[Source records]
==============================
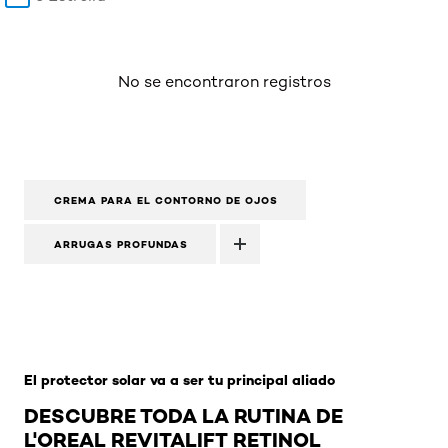
No se encontraron registros
CREMA PARA EL CONTORNO DE OJOS
ARRUGAS PROFUNDAS
Omitir el slider: Related Products-Skincare
El protector solar va a ser tu principal aliado
DESCUBRE TODA LA RUTINA DE
L'OREAL REVITALIFT RETINOL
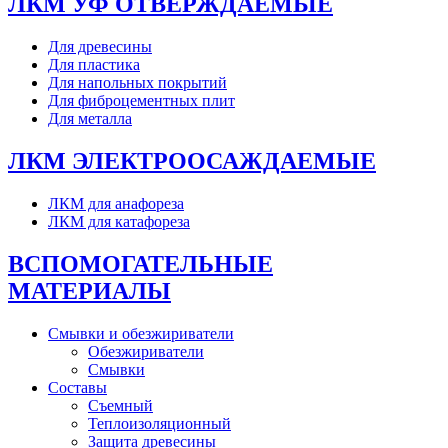
ЛКМ УФ ОТВЕРЖДАЕМЫЕ
Для древесины
Для пластика
Для напольных покрытий
Для фиброцементных плит
Для металла
ЛКМ ЭЛЕКТРООСАЖДАЕМЫЕ
ЛКМ для анафореза
ЛКМ для катафореза
ВСПОМОГАТЕЛЬНЫЕ
МАТЕРИАЛЫ
Смывки и обезжириватели
Обезжириватели
Смывки
Составы
Съемный
Теплоизоляционный
Защита древесины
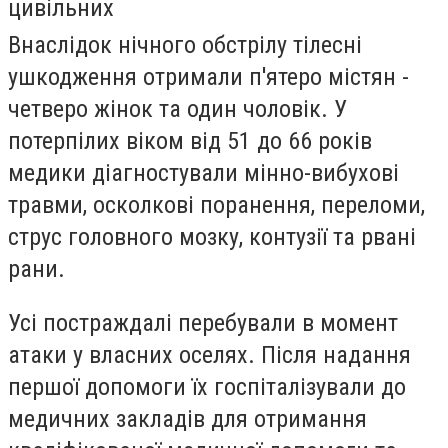
цивільних
Внаслідок нічного обстрілу тілесні
ушкодження отримали п'ятеро містян -
четверо жінок та один чоловік. У
потерпілих віком від 51 до 66 років
медики діагностували мінно-вибухові
травми, осколкові поранення, переломи,
струс головного мозку, контузії та рвані
рани.
Усі постраждалі перебували в момент
атаки у власних оселях. Після надання
першої допомоги їх госпіталізували до
медичних закладів для отримання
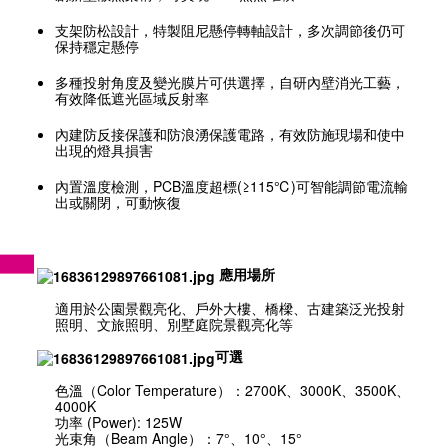
支架防松設計，特製阻尼懸停轉軸設計，多次調節後仍可
保持穩定懸停
多種投射角度及變光膜片可供選擇，自研內壁消光工藝，
有效降低遮光區域反射率
內建防反接保護和防浪湧保護電路，有效防施現場和使中
出現的燈具損害
內置溫度檢測，PCB溫度超標(≥115℃)可智能調節電流輸
出或關閉，可動恢復
應用場所
適用於公園景觀亮化、戶外大樓、橋樑、古建築泛光投射
照明、文旅照明、別墅庭院景觀亮化等
可選
色溫（Color Temperature）：2700K、3000K、3500K、
4000K
功率 (Power): 125W
光束角（Beam Angle）：7°、10°、15°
==============================
■ Exercise ■
Transcribe only the lines above that start at the line containing "ЛКМ ЭЛЕКТРООСАЖДАЕМЫЕ" and end at the line containing "медичних закладів для отримання". Omit pictures.

■ Output for this exercise ■
ЛКМ ЭЛЕКТРООСАЖДАЕМЫЕ
ЛКМ для анафореза
ЛКМ для катафореза
ВСПОМОГАТЕЛЬНЫЕ
МАТЕРИАЛЫ
Смывки и обезжириватели
Обезжириватели
Смывки
Составы
Съемный
Теплоизоляционный
Защита древесины
цивільних
Внаслідок нічного обстрілу тілесні
ушкодження отримали п'ятеро містян -
четверо жінок та один чоловік. У
потерпілих віком від 51 до 66 років
медики діагностували мінно-вибухові
травми, осколкові поранення, переломи,
струс головного мозку, контузії та рвані
рани.
Усі постраждалі перебували в момент
атаки у власних оселях. Після надання
першої допомоги їх госпіталізували до
медичних закладів для отримання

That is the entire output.